Despite that tension, Netanyahu compounded the strained relations with Israel's all-important ally by publicly meeting with Christian-right evangelicals like Jerry Falwell – prominent opponents of Israeli concessions to the Palestinians – on a US visit in 1998 aimed at advancing the peace process.
The contrast in his approach to relations with the Obama administration has been telling. Recognizing that in order to confront Iran he cannot afford another rift with the White House, he has stressed his desire to "engage" with new ideas.
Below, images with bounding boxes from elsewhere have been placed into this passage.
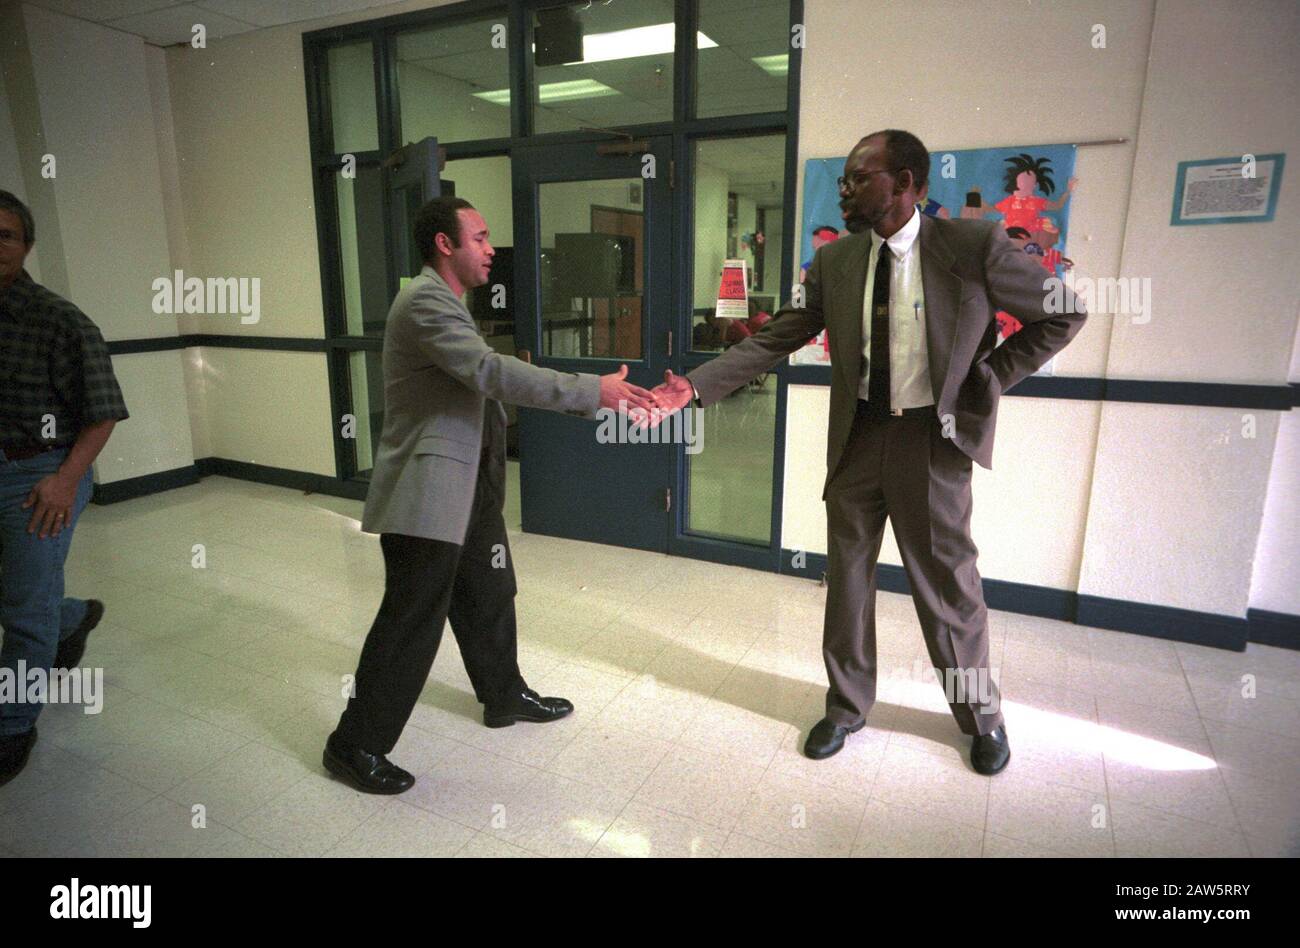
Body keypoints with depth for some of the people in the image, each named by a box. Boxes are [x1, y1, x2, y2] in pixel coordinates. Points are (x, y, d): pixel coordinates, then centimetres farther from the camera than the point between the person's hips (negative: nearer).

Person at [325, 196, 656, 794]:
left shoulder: (446, 303, 17)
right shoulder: (425, 301, -17)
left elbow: (485, 379, 15)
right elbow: (492, 372, -29)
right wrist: (594, 391, -28)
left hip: (467, 486, 11)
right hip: (426, 492, -10)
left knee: (489, 595, 21)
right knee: (412, 621, -3)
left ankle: (504, 695, 41)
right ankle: (354, 746, 15)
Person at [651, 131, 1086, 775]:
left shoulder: (975, 246, -9)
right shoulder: (834, 263, 1)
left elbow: (1063, 316, 1)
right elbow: (770, 342, -2)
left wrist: (986, 383, -6)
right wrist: (694, 387, -14)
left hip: (933, 439, -3)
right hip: (858, 436, 4)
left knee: (948, 583, 9)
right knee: (846, 578, 12)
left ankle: (981, 715, 35)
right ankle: (847, 705, 34)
And though he doesn't see eye to eye with Obama and Secretary of State Hillary Rodham Clinton on the urgency of resolving the Palestinian conflict, Netanyahu has sought to smooth over those differences by stressing the points in common with the Obama administration.
But Netanyahu comes into office at a time when Iran's growing regional influence and nuclear aspirations figure just as high on Israel's regional agenda – if not higher than – Arab-Israeli peace.
Identifying the spread of "extremist Islam" as the source of Israel's security "crisis," Netanyahu addressed Iran directly in his speech Tuesday: "We won't let any person or state to put a question mark over our existence."
Zalman Shoval, a former Israeli ambassador to the US and foreign policy adviser to Netanyahu, argues that containing Iran has become a precondition for progress on the peace process.